Another giant passes
Published 2:29 pm Saturday, June 2, 2012
My generation could learn a lot from the Greatest Generation.
Most of us have enjoyed a comfortable existence, free of the hardships of an economic depression. Few of us served our country in uniform, much less in wartime. We’re doing a poor job, for the most part, of giving back to our communities like our forefathers did.
We’re running out of time to learn.
Another giant passed on last month with the death of Bob Edwards at age 87.
There was much to admire about my friend Bob, from his combat service in World War II to his long, successful career in dentistry to his fierce loyalty to his friends to the wonderful children and grandchildren he and his wife, Mary, produced.
I admired him for all of those things, but I admired him most for his love of Franklin.
Bob routinely contributed to this page with thoughtful, usually hard-hitting commentary about city government. You might have disagreed with Bob, but you never wondered where he stood.

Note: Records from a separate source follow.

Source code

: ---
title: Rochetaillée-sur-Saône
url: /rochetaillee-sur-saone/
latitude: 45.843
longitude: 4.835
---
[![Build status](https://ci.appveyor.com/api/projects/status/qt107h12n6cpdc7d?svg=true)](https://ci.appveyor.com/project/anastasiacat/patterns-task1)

Even well into his 80s, as his confident stride to the podium gave way to a shuffle, he was a regularly attendee at City Council meetings, making the most of “Citizens Time” and the opportunity to hold elected leaders’ feet to the fire.
Many saw in Bob a propensity for negativity. I saw in Bob an optimist who wanted the very best for his hometown.
Bob’s was not a head-in-the-sand, inauthentic optimism practiced by many community leaders. He never bought the notion that if you pretend hard enough that a problem doesn’t exist, everything will be hunky-dory.
He called a spade a spade and challenged to community leaders to fix problems, not ignore them.
His final crusade on this page a year ago was an effort to rally the citizenry behind consolidated government services in Franklin and Southampton County as a solution to the approaching fiscal train wreck in both localities. He, like many of us, was completely frustrated by elected leadership’s inaction. He believed, correctly, that the only hope was to engage the grassroots in a bottom-up solution. His failing health zapped him of the energy needed to fight such an uphill battle.
Bob Edwards had nothing personal to gain from a prosperous Franklin-Southampton community. His professional life was over, his family financially secure. His children have found professional success elsewhere and had nothing to gain or lose from Franklin’s condition.
Yet, he cared deeply until the end. It was characteristic of his generation. With his passing, the leadership void gets bigger.